# Supplied passage
§

Now, a doctor is not going to move into a small town of seven or eight hundred people which does not even have a sewerage system and raise his family there, any more than any of you would go there to practice law or whatever your profession may be. I don't think you would do it, and I don't think you would expect a doctor to do it, unless there are certain changes, and unless there are certain inducements made. And then you probably won't get the better type of doctor.

That is why I say that we need better roads. If an accident occurs 60 of 70 miles from home, for example 55 miles from there in the Silica Products Co. sand mine, which produces sand for Corning Glass, and so on, if a man gets knocked off an electric pole they have a good road down there and in about 60 minutes he is under care. That is about as fast as if he got knocked off a pole 40 miles from Washington. He could get into a hospital and get care almost as fast. But they had a good road.

Of course, he is going to lose part of his hand, from 15,000 volts. It is a wonder he didn't lose his life.

We have lots of problems in sanitation and hygiene-lots of them— because of the educational status of our people. And nobody that I know of, or no worth-while doctor, is going to turn down a patient for the lack of money. About a third of our work is charity work. And we are glad to do it, and we don't label it as charity work either. We don't tell the people that it is charity work. It is just marked off the books, because we know they can't pay. We don't object to that. We expect to do that. That is part of our work. But we do want to solve the problem of getting those people to the doctor as best we can.

There are two educational fields that I believe will get a doctor for a small town. And remember, we are talking about this reorganization plan as it affects us in Arkansas. I can't say how it will affect those in Connecticut or in San Francisco.

§

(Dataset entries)
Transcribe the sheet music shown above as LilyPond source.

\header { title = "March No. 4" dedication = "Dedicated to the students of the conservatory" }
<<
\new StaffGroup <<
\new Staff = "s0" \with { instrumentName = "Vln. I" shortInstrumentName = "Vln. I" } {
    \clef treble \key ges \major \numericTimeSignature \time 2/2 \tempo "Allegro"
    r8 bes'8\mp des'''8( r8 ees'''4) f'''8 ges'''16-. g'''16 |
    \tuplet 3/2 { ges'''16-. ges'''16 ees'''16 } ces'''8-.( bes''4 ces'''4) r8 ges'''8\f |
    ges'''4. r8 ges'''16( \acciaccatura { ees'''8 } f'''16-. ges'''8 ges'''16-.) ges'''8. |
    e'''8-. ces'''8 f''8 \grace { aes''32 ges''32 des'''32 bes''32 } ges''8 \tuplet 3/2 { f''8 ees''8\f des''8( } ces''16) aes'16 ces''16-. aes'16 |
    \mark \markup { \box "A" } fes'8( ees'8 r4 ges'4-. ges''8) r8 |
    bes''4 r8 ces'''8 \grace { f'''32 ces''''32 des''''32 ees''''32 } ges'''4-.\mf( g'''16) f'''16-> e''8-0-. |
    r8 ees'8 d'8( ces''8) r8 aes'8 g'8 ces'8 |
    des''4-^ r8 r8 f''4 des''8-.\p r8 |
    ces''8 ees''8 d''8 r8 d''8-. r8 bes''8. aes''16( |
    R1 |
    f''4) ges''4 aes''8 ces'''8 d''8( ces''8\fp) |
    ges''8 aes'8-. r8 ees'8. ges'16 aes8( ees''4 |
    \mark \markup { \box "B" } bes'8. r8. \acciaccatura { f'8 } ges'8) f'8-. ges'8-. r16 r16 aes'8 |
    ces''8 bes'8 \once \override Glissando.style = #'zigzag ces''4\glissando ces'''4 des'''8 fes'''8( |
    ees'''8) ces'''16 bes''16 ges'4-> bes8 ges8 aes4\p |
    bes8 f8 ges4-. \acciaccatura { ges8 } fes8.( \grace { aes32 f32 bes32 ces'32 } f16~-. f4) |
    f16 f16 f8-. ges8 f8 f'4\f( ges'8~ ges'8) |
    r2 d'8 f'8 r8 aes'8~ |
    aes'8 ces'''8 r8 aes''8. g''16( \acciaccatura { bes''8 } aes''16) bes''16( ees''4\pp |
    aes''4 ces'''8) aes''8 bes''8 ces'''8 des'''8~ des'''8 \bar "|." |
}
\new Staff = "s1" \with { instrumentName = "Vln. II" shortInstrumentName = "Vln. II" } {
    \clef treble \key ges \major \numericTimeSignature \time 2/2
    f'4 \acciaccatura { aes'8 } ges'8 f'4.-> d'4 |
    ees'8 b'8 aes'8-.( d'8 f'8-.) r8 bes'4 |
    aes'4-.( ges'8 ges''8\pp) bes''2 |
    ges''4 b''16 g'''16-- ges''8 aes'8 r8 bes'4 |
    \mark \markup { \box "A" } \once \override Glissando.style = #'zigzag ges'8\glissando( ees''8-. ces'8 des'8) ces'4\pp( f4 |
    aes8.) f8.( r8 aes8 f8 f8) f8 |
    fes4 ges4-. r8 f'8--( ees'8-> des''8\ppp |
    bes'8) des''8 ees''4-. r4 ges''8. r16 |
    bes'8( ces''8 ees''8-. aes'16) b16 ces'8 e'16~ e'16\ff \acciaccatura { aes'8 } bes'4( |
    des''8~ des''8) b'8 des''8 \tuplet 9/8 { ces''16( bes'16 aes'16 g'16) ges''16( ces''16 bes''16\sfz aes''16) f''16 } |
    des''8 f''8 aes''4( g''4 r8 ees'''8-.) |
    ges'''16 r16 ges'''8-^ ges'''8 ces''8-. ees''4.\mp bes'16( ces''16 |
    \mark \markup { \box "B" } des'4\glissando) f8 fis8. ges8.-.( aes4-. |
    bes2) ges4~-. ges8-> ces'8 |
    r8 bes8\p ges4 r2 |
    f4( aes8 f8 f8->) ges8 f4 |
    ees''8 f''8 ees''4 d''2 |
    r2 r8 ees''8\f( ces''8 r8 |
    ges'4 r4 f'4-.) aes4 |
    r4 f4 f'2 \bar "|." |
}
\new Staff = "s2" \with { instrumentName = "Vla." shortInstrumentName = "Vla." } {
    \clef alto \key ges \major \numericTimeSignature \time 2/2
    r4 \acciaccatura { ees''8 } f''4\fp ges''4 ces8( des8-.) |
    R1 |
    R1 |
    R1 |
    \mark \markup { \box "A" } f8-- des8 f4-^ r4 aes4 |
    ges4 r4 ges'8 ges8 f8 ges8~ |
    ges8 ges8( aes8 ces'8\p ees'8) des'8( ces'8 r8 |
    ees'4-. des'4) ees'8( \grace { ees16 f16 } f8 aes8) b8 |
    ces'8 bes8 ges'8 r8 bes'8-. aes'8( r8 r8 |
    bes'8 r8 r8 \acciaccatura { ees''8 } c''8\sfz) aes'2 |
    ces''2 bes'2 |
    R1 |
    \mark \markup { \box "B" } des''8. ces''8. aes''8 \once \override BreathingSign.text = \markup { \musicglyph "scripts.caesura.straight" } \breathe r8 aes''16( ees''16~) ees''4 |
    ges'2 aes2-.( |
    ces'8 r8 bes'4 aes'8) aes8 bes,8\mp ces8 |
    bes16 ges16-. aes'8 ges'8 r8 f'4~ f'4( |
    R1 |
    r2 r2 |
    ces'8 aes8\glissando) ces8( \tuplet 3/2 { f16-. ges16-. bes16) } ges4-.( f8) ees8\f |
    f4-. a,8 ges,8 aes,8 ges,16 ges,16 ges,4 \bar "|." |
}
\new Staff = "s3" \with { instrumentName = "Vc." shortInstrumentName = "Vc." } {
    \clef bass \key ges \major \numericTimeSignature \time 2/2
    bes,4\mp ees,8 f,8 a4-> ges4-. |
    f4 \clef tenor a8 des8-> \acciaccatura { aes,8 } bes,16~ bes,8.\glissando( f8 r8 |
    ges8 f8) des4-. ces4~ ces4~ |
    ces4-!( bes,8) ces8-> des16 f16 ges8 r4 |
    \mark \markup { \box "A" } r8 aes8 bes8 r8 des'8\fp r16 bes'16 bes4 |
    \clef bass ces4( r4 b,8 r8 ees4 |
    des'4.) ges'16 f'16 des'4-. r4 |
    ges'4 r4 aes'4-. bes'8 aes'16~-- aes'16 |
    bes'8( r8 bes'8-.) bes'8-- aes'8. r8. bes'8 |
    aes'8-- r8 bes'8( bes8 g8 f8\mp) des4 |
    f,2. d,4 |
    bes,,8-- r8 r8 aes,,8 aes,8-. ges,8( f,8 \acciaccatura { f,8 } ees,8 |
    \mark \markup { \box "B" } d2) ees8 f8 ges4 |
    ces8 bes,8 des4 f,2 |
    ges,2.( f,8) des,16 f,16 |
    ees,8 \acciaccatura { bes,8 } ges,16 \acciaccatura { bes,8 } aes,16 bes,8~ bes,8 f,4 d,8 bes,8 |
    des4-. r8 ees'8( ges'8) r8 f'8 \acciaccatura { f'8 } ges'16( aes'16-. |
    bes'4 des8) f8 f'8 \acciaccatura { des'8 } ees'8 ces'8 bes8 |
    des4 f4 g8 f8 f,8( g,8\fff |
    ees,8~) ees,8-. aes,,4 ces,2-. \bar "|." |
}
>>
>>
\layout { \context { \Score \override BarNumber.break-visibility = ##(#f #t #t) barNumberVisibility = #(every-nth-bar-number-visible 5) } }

§

# Task description
Update the remarks on rural doctors, starting with "We have lots" and going on through "best we can.", so that "charity work" is replaced by "free care".

# Completed exercise
We have lots of problems in sanitation and hygiene-lots of them— because of the educational status of our people. And nobody that I know of, or no worth-while doctor, is going to turn down a patient for the lack of money. About a third of our work is free care. And we are glad to do it, and we don't label it as free care either. We don't tell the people that it is free care. It is just marked off the books, because we know they can't pay. We don't object to that. We expect to do that. That is part of our work. But we do want to solve the problem of getting those people to the doctor as best we can.